*** PROVIDED DATA ***
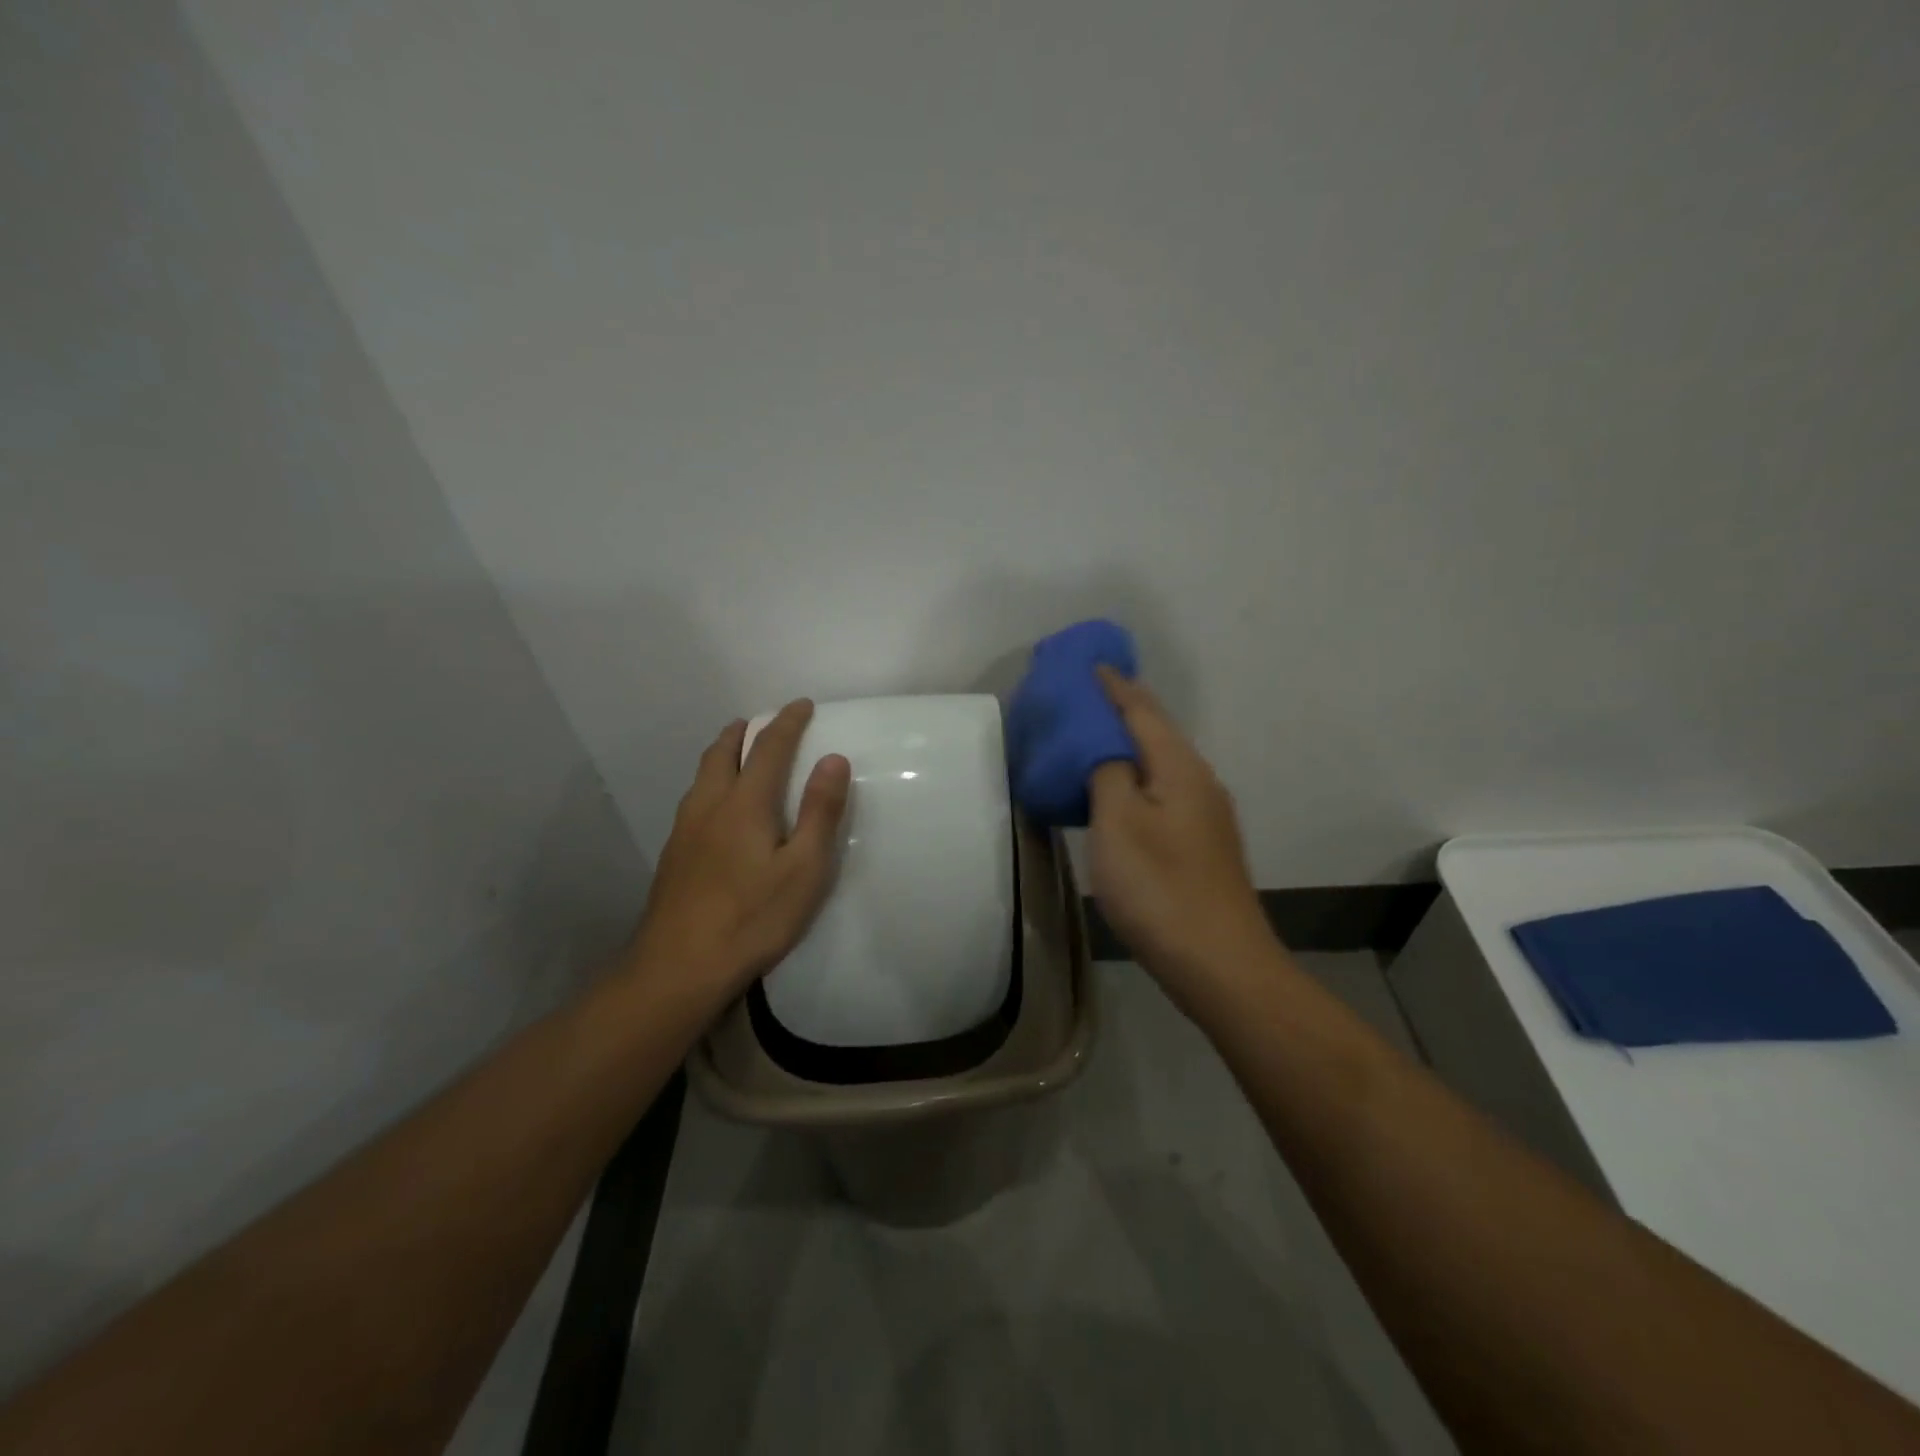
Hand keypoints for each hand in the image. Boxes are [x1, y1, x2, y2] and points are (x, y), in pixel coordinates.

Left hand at [627, 700, 851, 999]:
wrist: (679, 968)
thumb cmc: (753, 918)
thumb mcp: (804, 869)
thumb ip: (820, 811)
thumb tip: (834, 758)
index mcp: (744, 804)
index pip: (768, 748)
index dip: (787, 722)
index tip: (802, 705)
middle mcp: (709, 806)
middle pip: (723, 752)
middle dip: (745, 731)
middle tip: (762, 722)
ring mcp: (684, 831)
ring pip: (702, 775)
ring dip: (722, 754)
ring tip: (737, 753)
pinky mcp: (673, 856)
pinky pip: (693, 799)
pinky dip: (710, 782)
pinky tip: (716, 808)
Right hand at [1087, 668, 1271, 995]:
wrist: (1220, 963)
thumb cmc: (1160, 887)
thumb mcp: (1118, 823)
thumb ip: (1107, 772)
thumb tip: (1105, 746)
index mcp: (1179, 766)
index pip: (1140, 708)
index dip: (1111, 685)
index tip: (1085, 664)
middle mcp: (1199, 781)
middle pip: (1154, 731)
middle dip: (1118, 709)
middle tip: (1079, 699)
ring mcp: (1205, 814)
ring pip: (1158, 763)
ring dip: (1125, 745)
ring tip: (1088, 739)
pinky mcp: (1201, 844)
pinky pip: (1161, 790)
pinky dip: (1133, 777)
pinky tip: (1116, 793)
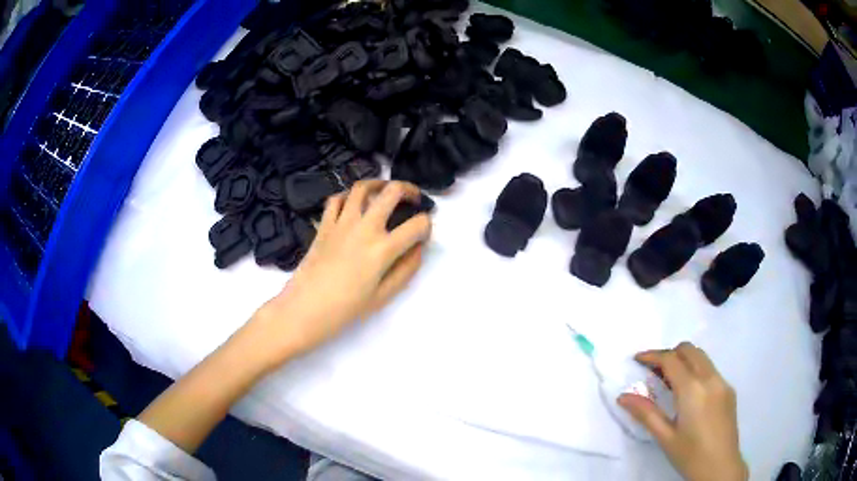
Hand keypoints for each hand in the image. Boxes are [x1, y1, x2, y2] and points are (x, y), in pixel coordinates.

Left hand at [253, 180, 431, 361]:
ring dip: (379, 184)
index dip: (427, 225)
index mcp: (383, 249)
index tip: (424, 233)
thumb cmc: (346, 308)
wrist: (305, 308)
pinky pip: (337, 199)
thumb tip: (419, 247)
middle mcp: (364, 228)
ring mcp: (342, 222)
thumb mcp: (384, 296)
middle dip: (409, 190)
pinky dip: (348, 196)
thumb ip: (406, 269)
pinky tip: (354, 204)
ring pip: (362, 187)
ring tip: (385, 191)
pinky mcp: (324, 224)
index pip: (417, 225)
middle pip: (391, 192)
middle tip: (413, 198)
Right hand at [618, 342, 747, 480]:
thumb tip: (622, 397)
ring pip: (702, 357)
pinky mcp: (729, 390)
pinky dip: (696, 371)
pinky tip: (689, 395)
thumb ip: (645, 413)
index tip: (637, 359)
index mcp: (693, 389)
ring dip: (684, 360)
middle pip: (689, 350)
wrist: (721, 467)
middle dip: (670, 353)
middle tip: (653, 370)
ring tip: (669, 381)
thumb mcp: (665, 437)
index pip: (671, 360)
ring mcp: (723, 382)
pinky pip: (711, 370)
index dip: (652, 355)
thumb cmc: (690, 455)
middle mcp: (710, 378)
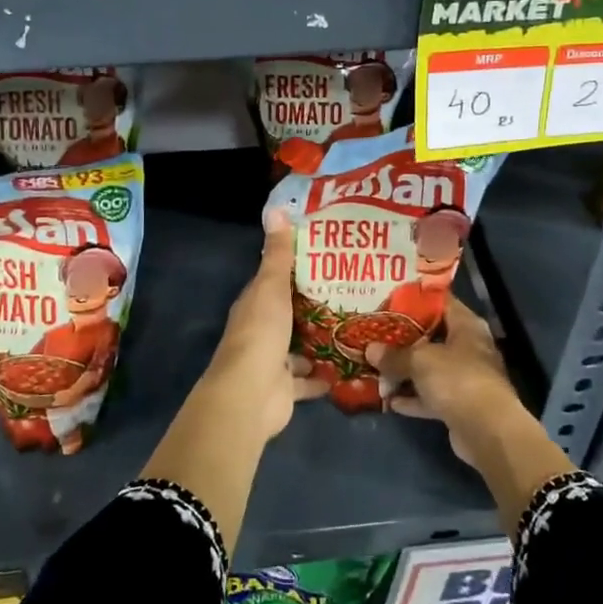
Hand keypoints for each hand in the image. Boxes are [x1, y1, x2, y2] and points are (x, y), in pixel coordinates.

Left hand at [206, 205, 328, 440]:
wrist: (250, 394)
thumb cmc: (260, 333)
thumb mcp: (271, 287)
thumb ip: (277, 254)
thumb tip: (276, 209)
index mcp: (255, 304)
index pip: (275, 281)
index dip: (296, 268)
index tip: (326, 257)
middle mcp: (262, 331)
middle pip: (289, 314)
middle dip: (312, 306)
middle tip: (350, 292)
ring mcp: (273, 361)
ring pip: (298, 348)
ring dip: (318, 341)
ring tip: (352, 327)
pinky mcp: (286, 389)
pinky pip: (308, 381)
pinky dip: (323, 377)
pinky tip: (347, 367)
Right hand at [374, 296, 524, 462]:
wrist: (488, 432)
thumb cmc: (457, 379)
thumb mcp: (420, 360)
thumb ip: (394, 355)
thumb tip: (370, 350)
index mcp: (466, 326)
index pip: (440, 302)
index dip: (414, 300)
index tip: (388, 301)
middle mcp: (468, 348)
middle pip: (431, 337)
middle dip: (403, 339)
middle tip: (375, 335)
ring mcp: (465, 379)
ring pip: (429, 369)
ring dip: (404, 372)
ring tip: (375, 368)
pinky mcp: (459, 406)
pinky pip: (430, 397)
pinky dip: (412, 398)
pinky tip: (389, 401)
*** End of PROVIDED DATA ***
#### WHAT YOU SHOULD DO:
Down to the last line, print the material exactly, but not its pictures.

#### OUTPUT FOR THIS TASK:
Hand keypoints for each hand in the image. Boxes are [x1, y1, x2, y2] and points are (x, y), in pixel coordinates.

Left hand at [627, 700, 851, 999]:
wrist: (679, 968)
thumb cmc: (753, 918)
thumb mcp: (804, 869)
thumb ip: (820, 811)
thumb tip: (834, 758)
index mcp: (744, 804)
index pip: (768, 748)
index dip: (787, 722)
index tip: (802, 705)
middle mcp: (709, 806)
middle pip: (723, 752)
middle dip: (745, 731)
middle tip: (762, 722)
ring mcp: (684, 831)
ring pip: (702, 775)
ring dip: (722, 754)
ring tip: (737, 753)
pinky mcp: (673, 856)
pinky pip: (693, 799)
pinky dip: (710, 782)
pinky tip: (716, 808)
Right hand at [1087, 668, 1271, 995]:
wrist: (1220, 963)
thumb cmc: (1160, 887)
thumb mcp: (1118, 823)
thumb ip: (1107, 772)
thumb tip: (1105, 746)
index mcp: (1179, 766)
index pip: (1140, 708)
index dip: (1111, 685)
index tip: (1085, 664)
middle mcp: (1199, 781)
middle pip: (1154, 731)
middle dip: (1118, 709)
middle tip: (1079, 699)
ring mcp: (1205, 814)
ring pip: (1158, 763)
ring dip: (1125, 745)
ring tip: (1088, 739)
pinky mcp: (1201, 844)
pinky pip: (1161, 790)
pinky dip: (1133, 777)
pinky tip: (1116, 793)
Hand keypoints for each hand in the image. Boxes are [x1, y1, x2, y2] and points are (x, y), in pixel coordinates.

Left hand at [253, 180, 431, 361]:
ring dip: (379, 184)
index dip: (427, 225)
index mcp: (383, 249)
index tip: (424, 233)
thumb cmc: (346, 308)
wrist: (305, 308)
pinky pip: (337, 199)
thumb tip: (419, 247)
middle mcp: (364, 228)
ring mcp: (342, 222)
thumb mcp: (384, 296)
middle dip: (409, 190)
pinky dip: (348, 196)
thumb ip: (406, 269)
pinky tip: (354, 204)
ring pip: (362, 187)
ring tip: (385, 191)
pinky mcp: (324, 224)
index pip: (417, 225)
middle pip: (391, 192)
middle tip: (413, 198)
Right hand at [618, 342, 747, 480]:
thumb tip: (622, 397)
ring pip: (702, 357)
pinky mcp: (729, 390)
pinky dip: (696, 371)
pinky tip: (689, 395)
thumb ip: (645, 413)
index tip: (637, 359)
index mcp: (693, 389)
ring dip: (684, 360)
middle pip: (689, 350)
wrist: (721, 467)
middle dip: (670, 353)
middle tip: (653, 370)
ring tip: (669, 381)
thumb mcp: (665, 437)
index pip: (671, 360)
ring mcp: (723, 382)
pinky pip: (711, 370)
index dip: (652, 355)
thumb cmc: (690, 455)
middle mcp: (710, 378)
Hand keypoints for each hand in the image. Boxes are [x1, y1, x2, y2] and points are (x, y), in pixel coordinates.

Left hand at [206, 205, 328, 440]:
wrist: (250, 394)
thumb cmc: (260, 333)
thumb mcp: (271, 287)
thumb ip: (277, 254)
thumb tip: (276, 209)
index mcp: (255, 304)
index pip: (275, 281)
index dip: (296, 268)
index tip: (326, 257)
middle mcp: (262, 331)
middle pip: (289, 314)
middle dip: (312, 306)
middle tip: (350, 292)
ring mcp: (273, 361)
ring pip: (298, 348)
ring dip: (318, 341)
ring tip: (352, 327)
pinky mcp: (286, 389)
pinky pip: (308, 381)
pinky dip: (323, 377)
pinky tip: (347, 367)
Right hand at [374, 296, 524, 462]:
wrist: (488, 432)
thumb cmc: (457, 379)
thumb mcp: (420, 360)
thumb ip: (394, 355)
thumb tip: (370, 350)
index mcp: (466, 326)
index pip: (440, 302)
index dip: (414, 300)
index tip: (388, 301)
middle mcp: (468, 348)
middle pip: (431, 337)
middle dip: (403, 339)
middle tip: (375, 335)
ring mcp: (465, 379)
ring pip: (429, 369)
ring dip: (404, 372)
ring tip: (375, 368)
pinky mcp: (459, 406)
pinky pip: (430, 397)
pinky dip: (412, 398)
pinky tip: (389, 401)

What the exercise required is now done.